* **Given data**
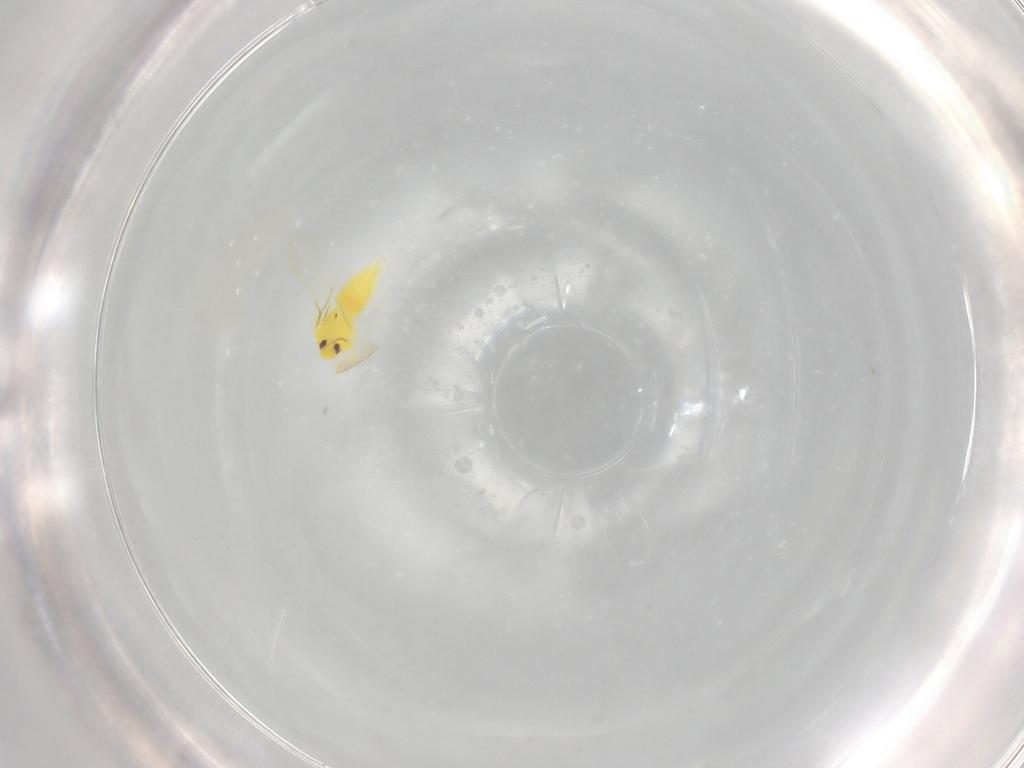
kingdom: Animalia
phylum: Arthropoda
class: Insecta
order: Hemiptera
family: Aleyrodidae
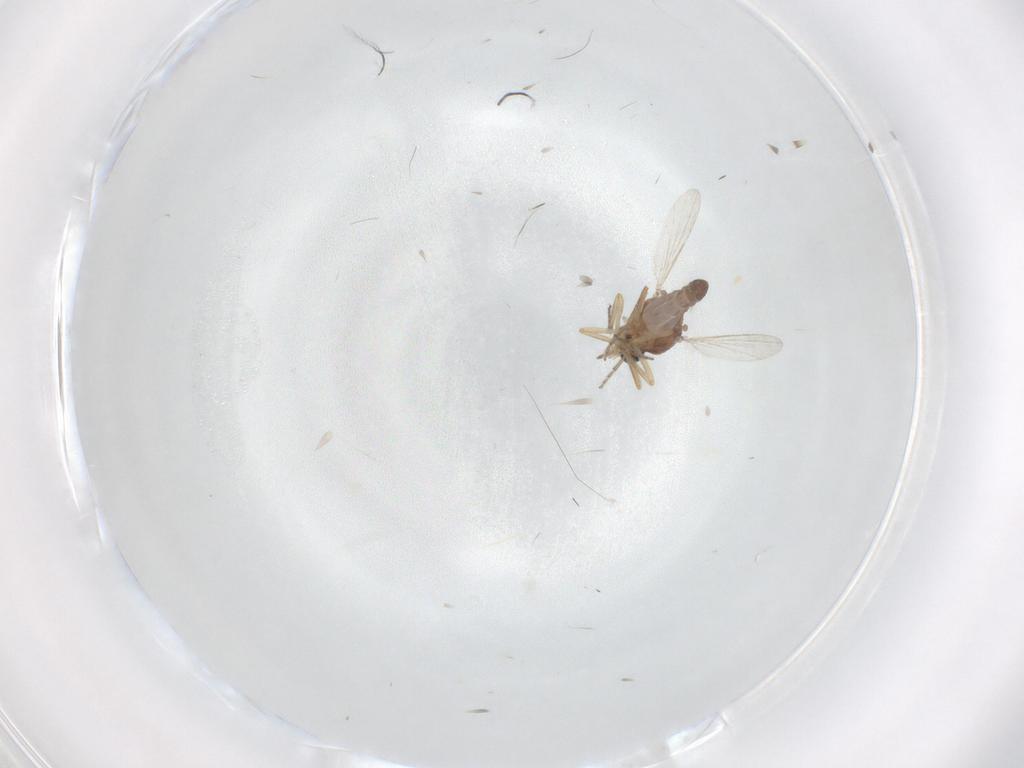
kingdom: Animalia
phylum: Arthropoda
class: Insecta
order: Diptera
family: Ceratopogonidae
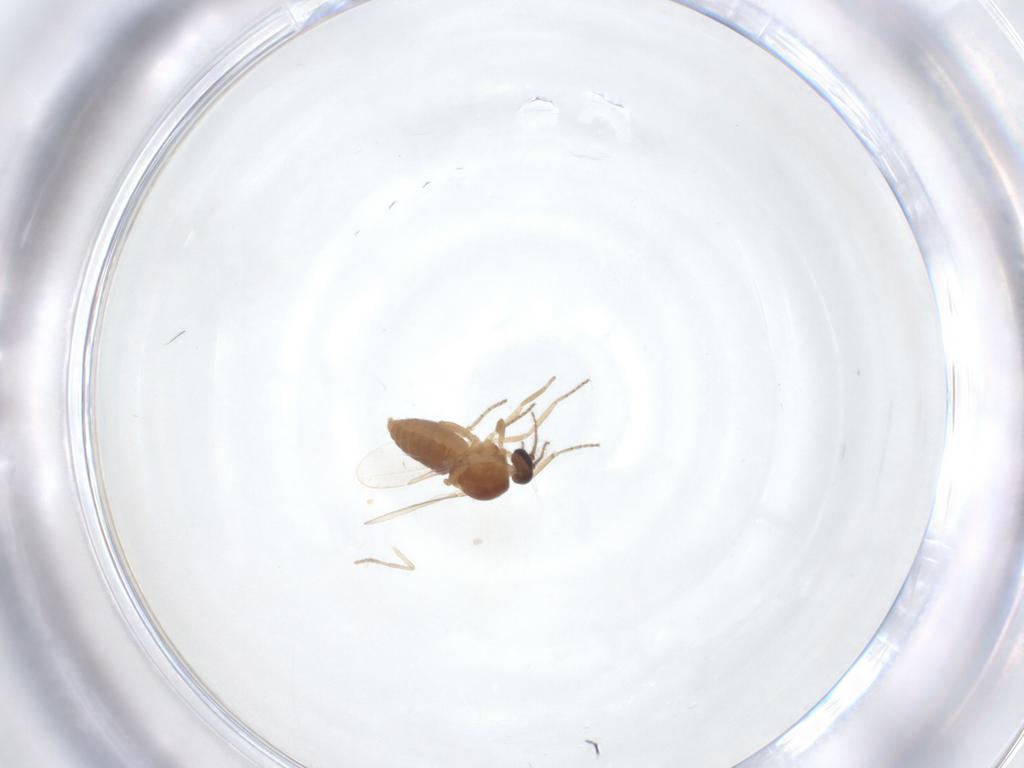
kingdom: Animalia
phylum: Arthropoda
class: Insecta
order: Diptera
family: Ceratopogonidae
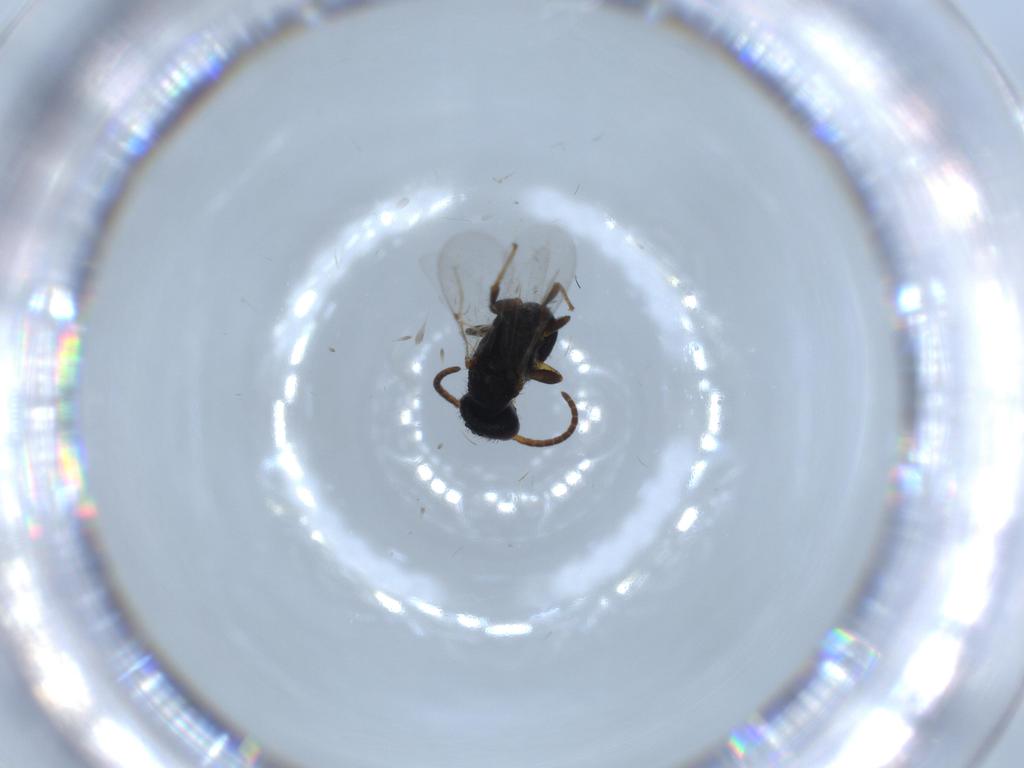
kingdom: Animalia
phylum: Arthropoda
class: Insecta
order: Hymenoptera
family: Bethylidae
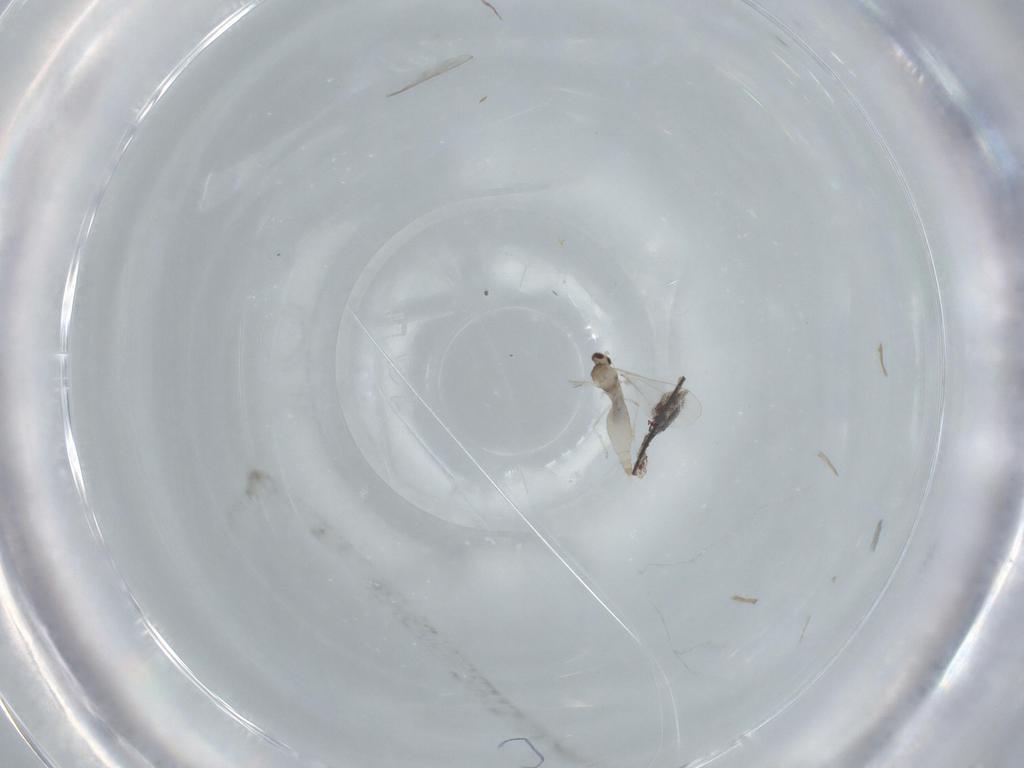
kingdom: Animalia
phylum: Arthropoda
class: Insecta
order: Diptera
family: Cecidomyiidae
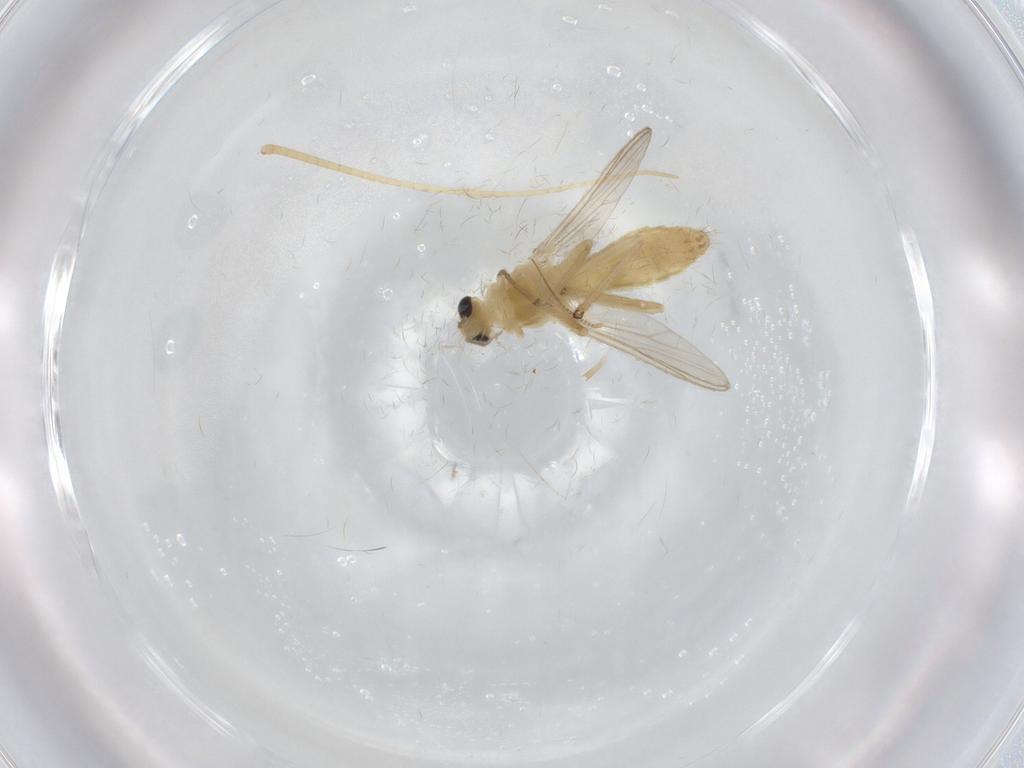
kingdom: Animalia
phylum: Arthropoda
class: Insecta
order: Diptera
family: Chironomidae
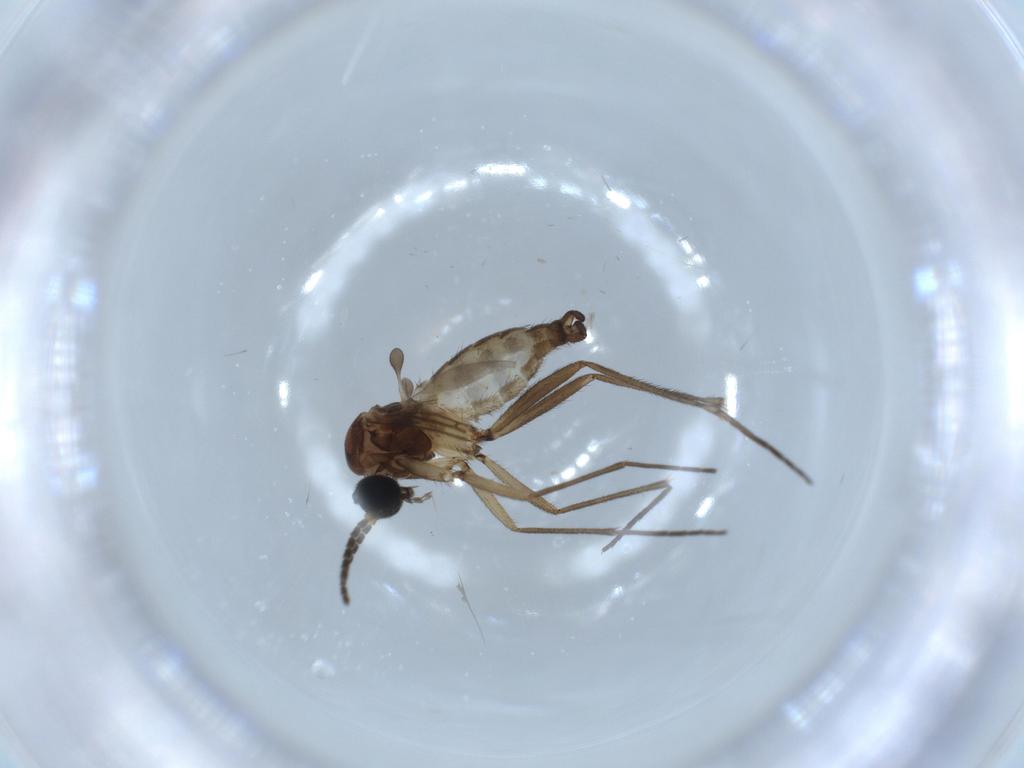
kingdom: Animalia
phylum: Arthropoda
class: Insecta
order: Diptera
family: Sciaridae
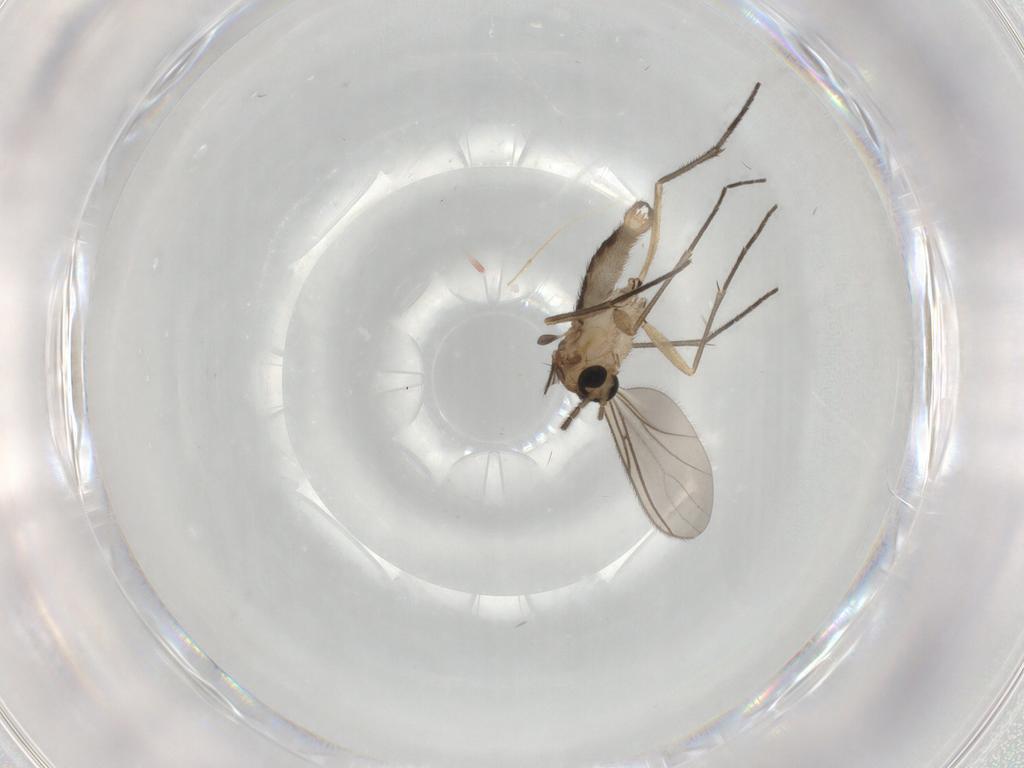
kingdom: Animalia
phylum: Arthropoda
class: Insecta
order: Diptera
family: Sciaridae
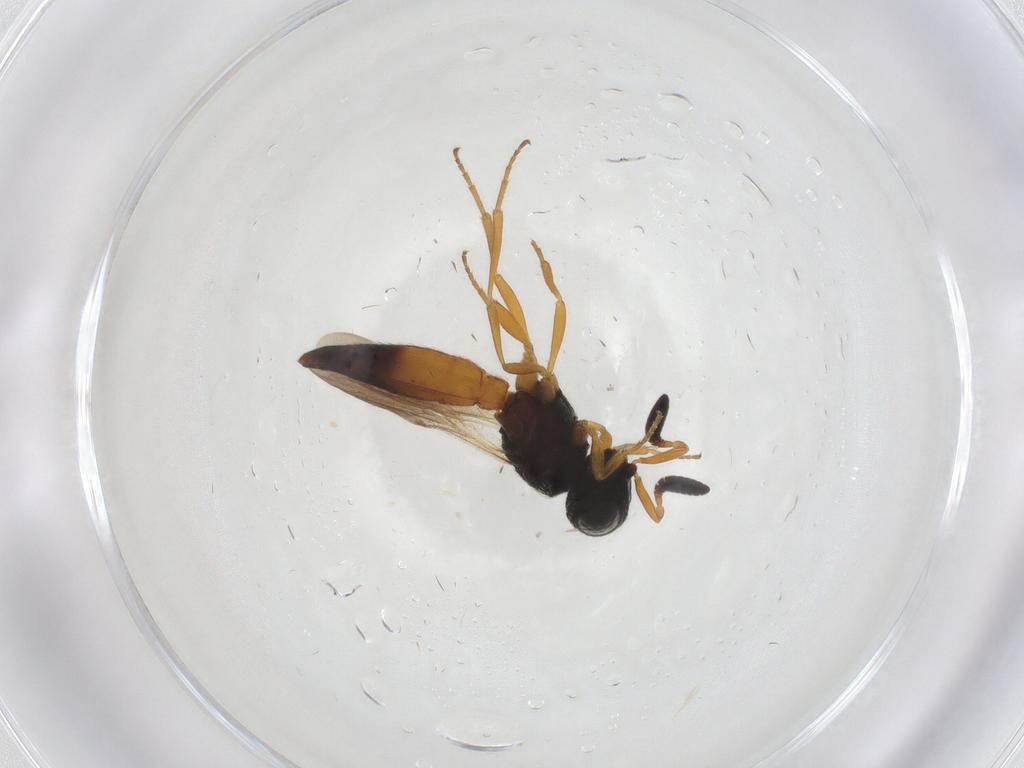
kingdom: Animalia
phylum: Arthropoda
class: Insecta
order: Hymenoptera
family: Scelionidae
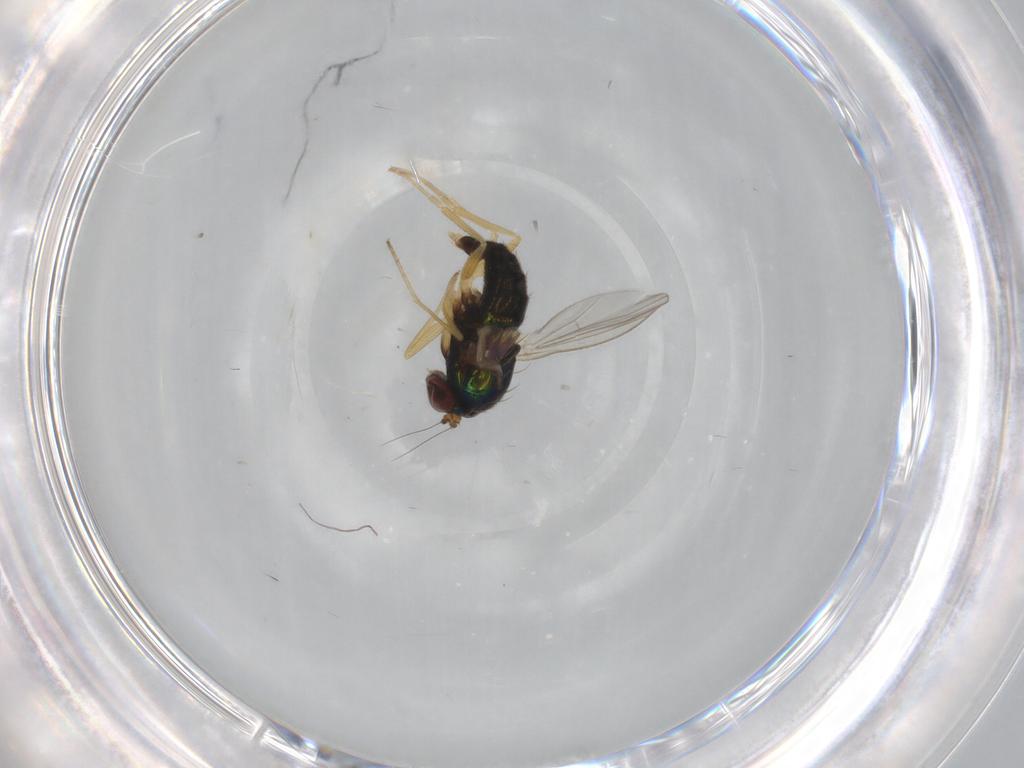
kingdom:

* **Direction**
Determine how many lines of the items contain the string "family", with letter case taken into account. Give the number alone.

* **Result of this exercise**
9